In the present case, petitioner was a partner with his brother in their business called The Video Station, which had several locations and was the main source of petitioner's income. The transferring of all his assets, home, and cars to the UBO trust under the name of King's Crown did not change the taxability of petitioner's income. Income must be taxed to the one who earns it. Commissioner v. Culbertson [49-1 USTC ╤ 9323], 337 U.S. 733, 739-740 (1949). Determining the proper taxpayer is based upon which person or entity in fact controls the earning of the income, rather than the question of who ultimately receives the income. Vercio v. Commissioner [Dec. 36,859], 73 T.C. 1246, 1253 (1980).
A taxpayer's creation and operation of a trust is indicative of fraudulent intent if the trust has no economic substance and is established merely for tax avoidance purposes. Brittain v. Commissioner [Dec. 48,216(M)], T.C. Memo. 1992-277. In the case at hand, petitioner established a trust in which to conceal all of his assets, including his income.
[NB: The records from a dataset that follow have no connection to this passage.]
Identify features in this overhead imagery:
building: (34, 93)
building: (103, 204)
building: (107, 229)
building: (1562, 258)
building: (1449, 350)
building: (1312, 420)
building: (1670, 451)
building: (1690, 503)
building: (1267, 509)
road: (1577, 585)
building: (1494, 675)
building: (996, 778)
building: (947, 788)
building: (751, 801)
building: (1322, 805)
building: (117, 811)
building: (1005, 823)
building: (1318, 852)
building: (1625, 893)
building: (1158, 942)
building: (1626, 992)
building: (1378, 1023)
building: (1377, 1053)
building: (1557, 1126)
Over the years, courts have developed various factors, or "badges", which tend to establish fraud. Recklitis v. Commissioner [Dec. 45,154], 91 T.C. 874, 910 (1988). These include: (1) A pattern of understatement of income; (2) inadequate books and records; (3) failure to file tax returns; (4) concealment of assets; (5) failure to cooperate with tax authorities; (6) income from illegal activities; (7) implausible or inconsistent explanations of behavior; (8) an intent to mislead which may be inferred from a pattern of conduct; (9) lack of credibility of the taxpayer's testimony; and (10) dealings in cash. Laurins v. Commissioner [89-2 USTC ╤ 9636], 889 F.2d 910, 913 (9th Cir. 1989), affg. Norman v. Commissioner [Dec. 43,944(M)], T.C. Memo. 1987-265; Edelson v. Commissioner, supra at 832; Bradford v. Commissioner, supra at 307; Petzoldt v. Commissioner [Dec. 45,566], 92 T.C. 661, 699 (1989); Rowlee v. Commissioner, supra at 1125. These badges of fraud are nonexclusive. Miller v. Commissioner [Dec. 46,435], 94 T.C. 316, 334 (1990).
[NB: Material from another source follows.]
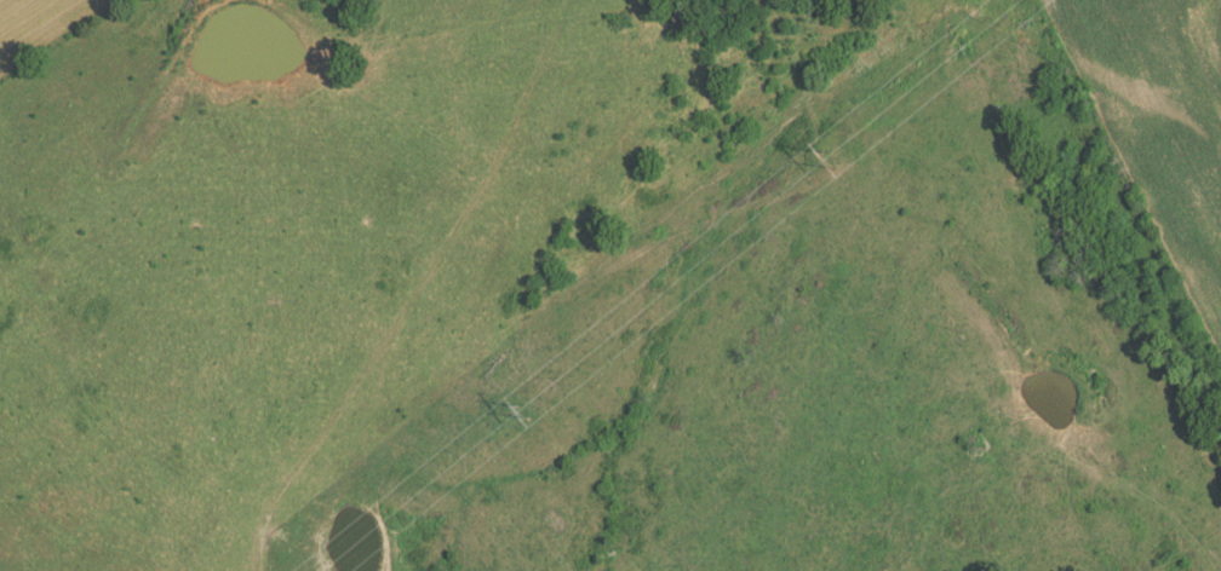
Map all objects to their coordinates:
power tower: (843, 156)
power tower: (524, 412)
Most of the badges enumerated are here present. There is a pattern of failure to file personal income tax returns, the use of trusts to conceal income, failure to cooperate with the taxing authorities, petitioner's conviction for conspiring to defraud, impede, impair, and obstruct the Internal Revenue Service by sale of the trusts, failure to keep books and records of income-producing activities, and dealing extensively in cash.
Moreover, we note that petitioner filed financial statements on which he claimed to have a net worth in excess of $1.5 million in 1987 and 1988.
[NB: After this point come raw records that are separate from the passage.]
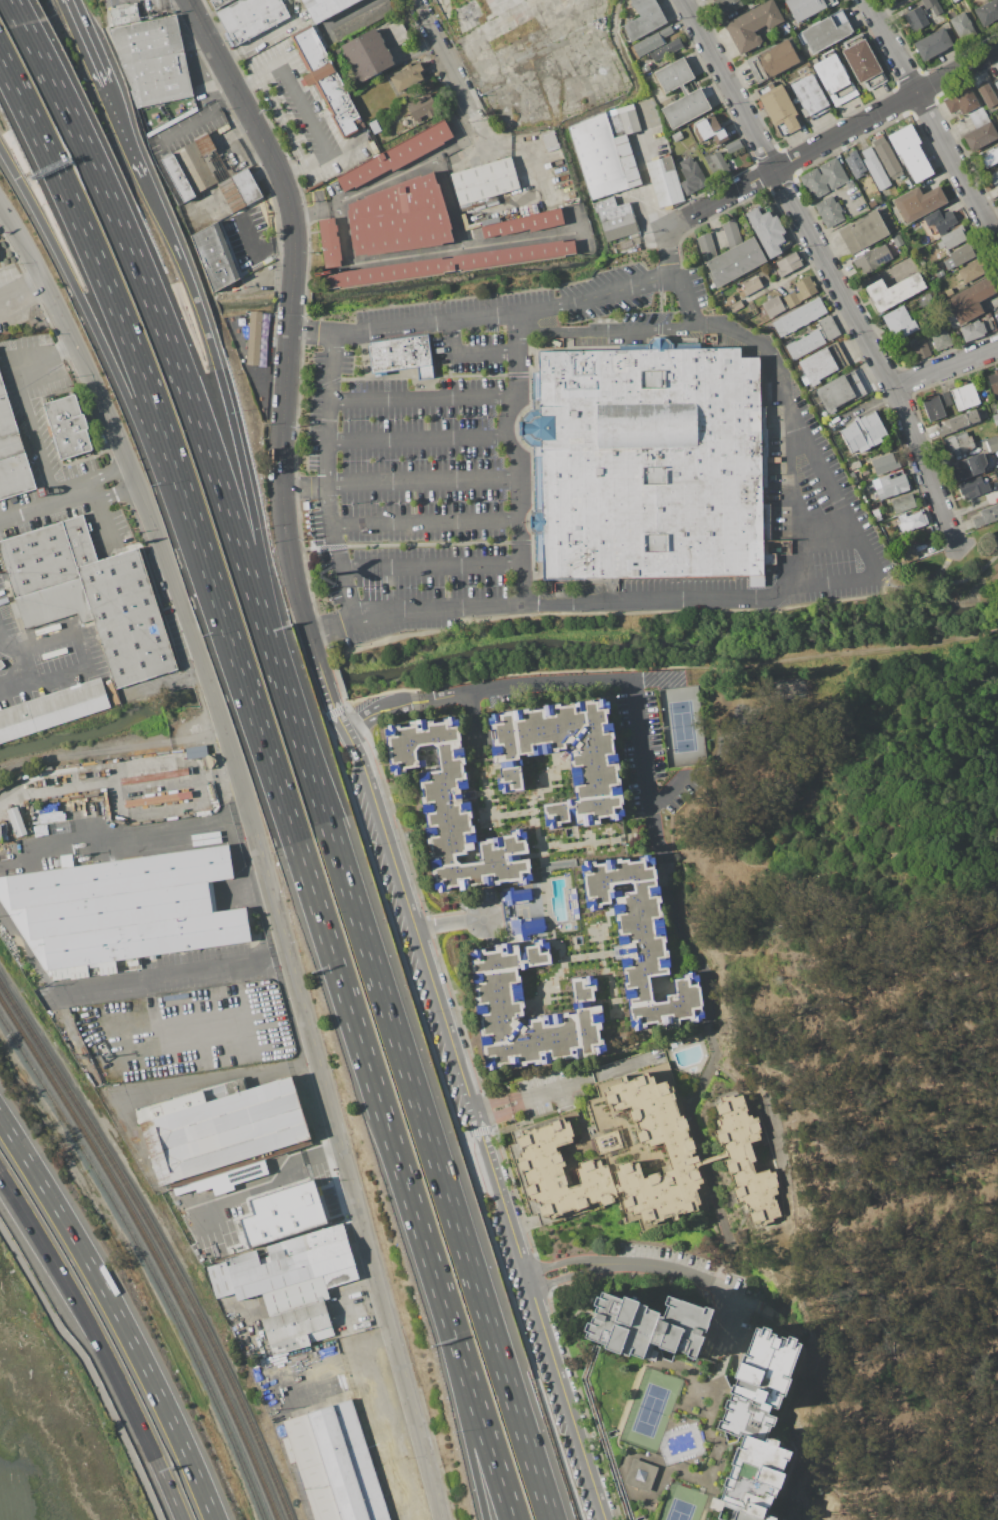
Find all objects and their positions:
building: (954, 0)
building: (217, 3)
building: (753, 3)
gas station: (216, 4)
building: (725, 6)
building: (325, 8)
building: (807, 8)
building: (935, 9)
gas station: (134, 10)
road: (15, 12)
building: (987, 12)
building: (123, 14)
building: (250, 17)
building: (644, 18)
building: (917, 18)
road: (427, 23)
building: (752, 25)
building: (962, 26)
building: (398, 31)
building: (825, 31)
building: (147, 39)
building: (651, 41)
road: (82, 43)
building: (933, 44)
building: (666, 49)
building: (366, 54)
building: (772, 60)
building: (861, 60)
building: (646, 69)
building: (408, 77)
building: (159, 79)
building: (834, 79)
road: (247, 80)
road: (458, 80)
building: (326, 81)
building: (996, 83)
building: (667, 90)
building: (987, 93)
building: (810, 97)
building: (961, 101)
building: (422, 107)
road: (303, 109)
building: (779, 109)
parking lot: (305, 114)
road: (199, 118)
road: (286, 118)
building: (622, 120)
road: (931, 122)
building: (710, 130)
building: (980, 130)
road: (124, 136)
building: (677, 136)
road: (830, 138)
road: (261, 139)
building: (550, 141)
building: (733, 145)
building: (911, 152)
building: (396, 156)
building: (603, 157)
building: (990, 157)
building: (211, 158)
building: (887, 158)
building: (854, 163)
building: (716, 164)
building: (194, 168)
building: (874, 168)
road: (294, 172)
building: (691, 176)
building: (177, 177)
building: (994, 177)
building: (824, 178)
road: (387, 179)
building: (485, 181)
building: (663, 181)
building: (850, 183)
building: (245, 186)
road: (785, 193)
building: (230, 194)
road: (332, 202)
building: (919, 202)
road: (449, 203)
road: (309, 211)
building: (830, 211)
building: (399, 218)
building: (615, 218)
building: (941, 221)
building: (524, 223)
building: (916, 225)
building: (767, 230)
building: (731, 232)
building: (864, 232)
parking lot: (247, 236)
road: (524, 238)
building: (952, 238)
building: (897, 240)
building: (330, 243)
building: (890, 245)
building: (706, 246)
road: (259, 252)
road: (668, 253)
building: (959, 256)
building: (215, 257)
road: (374, 259)
building: (872, 259)
building: (735, 261)
building: (788, 263)
building: (450, 264)
building: (971, 271)
building: (940, 274)
road: (782, 280)
building: (752, 285)
road: (658, 291)
building: (893, 291)
building: (800, 292)
road: (24, 295)
road: (112, 300)
building: (970, 300)
building: (728, 301)
road: (290, 303)
building: (927, 303)
building: (736, 305)
building: (773, 306)
building: (799, 316)
road: (481, 317)
building: (900, 323)
road: (517, 324)
building: (828, 328)
building: (973, 330)
road: (605, 331)
road: (660, 331)
road: (164, 335)
building: (254, 338)
building: (941, 338)
building: (805, 344)
road: (102, 349)
building: (921, 349)
road: (467, 353)
road: (364, 354)
building: (400, 355)
building: (822, 363)
road: (448, 364)
road: (285, 367)
road: (944, 367)
road: (412, 374)
building: (993, 381)
building: (840, 392)
road: (21, 395)
building: (965, 397)
road: (423, 399)
road: (521, 402)
building: (936, 406)
road: (230, 417)
building: (995, 419)
building: (964, 420)
building: (68, 426)
building: (863, 432)
building: (979, 433)
road: (416, 439)
building: (960, 443)
building: (993, 444)
road: (124, 451)
building: (12, 453)
road: (522, 453)
parking lot: (417, 454)
road: (530, 463)
building: (649, 463)
building: (884, 464)
road: (519, 465)
building: (853, 465)
building: (971, 465)
road: (924, 467)
road: (109, 471)
road: (326, 478)
road: (422, 480)
building: (890, 486)
road: (303, 487)
building: (974, 487)
road: (117, 494)
road: (47, 503)
building: (903, 503)
building: (874, 505)
road: (100, 510)
building: (876, 514)
building: (987, 515)
road: (522, 521)
building: (912, 521)
road: (423, 522)
road: (827, 533)
road: (859, 540)
road: (409, 543)
building: (911, 553)
road: (944, 563)
road: (430, 565)
road: (291, 568)
road: (937, 579)
park: (960, 579)
building: (559, 587)
building: (89, 595)
road: (741, 597)
road: (533, 609)
road: (603, 613)
road: (63, 635)
road: (11, 659)
park: (982, 664)
road: (664, 666)
park: (793, 683)
road: (47, 684)
road: (509, 686)
building: (52, 709)
park: (682, 725)
road: (642, 747)
road: (111, 750)
building: (195, 751)
road: (356, 754)
road: (307, 762)
building: (594, 765)
building: (177, 772)
road: (668, 790)
building: (453, 811)
building: (17, 821)
building: (0, 833)
road: (294, 835)
road: (126, 836)
building: (516, 896)
building: (122, 910)
road: (448, 924)
building: (526, 929)
building: (640, 940)
road: (26, 957)
road: (950, 966)
road: (158, 979)
building: (499, 1005)
park: (889, 1021)
parking lot: (184, 1031)
road: (714, 1050)
road: (228, 1075)
road: (529, 1096)
road: (450, 1112)
road: (335, 1116)
road: (5, 1126)
building: (220, 1127)
building: (608, 1142)
building: (680, 1149)
road: (489, 1159)
building: (746, 1160)
building: (558, 1170)
building: (224, 1179)
road: (274, 1180)
road: (445, 1192)
building: (283, 1211)
road: (414, 1211)
railway: (159, 1244)
railway: (152, 1253)
railway: (145, 1261)
road: (564, 1262)
road: (568, 1278)
road: (711, 1283)
building: (291, 1284)
road: (121, 1322)
road: (382, 1339)
road: (97, 1344)
building: (243, 1346)
road: (322, 1361)
road: (89, 1366)
building: (690, 1408)
park: (651, 1409)
road: (478, 1411)
road: (462, 1412)
building: (335, 1464)
park: (684, 1504)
For the above reasons, we sustain the addition to tax for fraud for each of the years for which it was determined. We also find that the full amount of the underpayment for 1987 is attributable to fraud.
Section 6651(f) states that "If any failure to file any return is fraudulent," the taxpayer is liable for an addition to tax of 15 percent per month (not exceeding 75 percent in the aggregate) of the amount of tax required to be shown on the return. Respondent has met her burden of proving that the underpayment was due to fraud; hence, we hold petitioner liable for the increase in penalty for fraudulent failure to file under section 6651(f) for 1989.
Respondent's motion to dismiss for failure to prosecute will be granted.
An appropriate order and decision will be entered for respondent.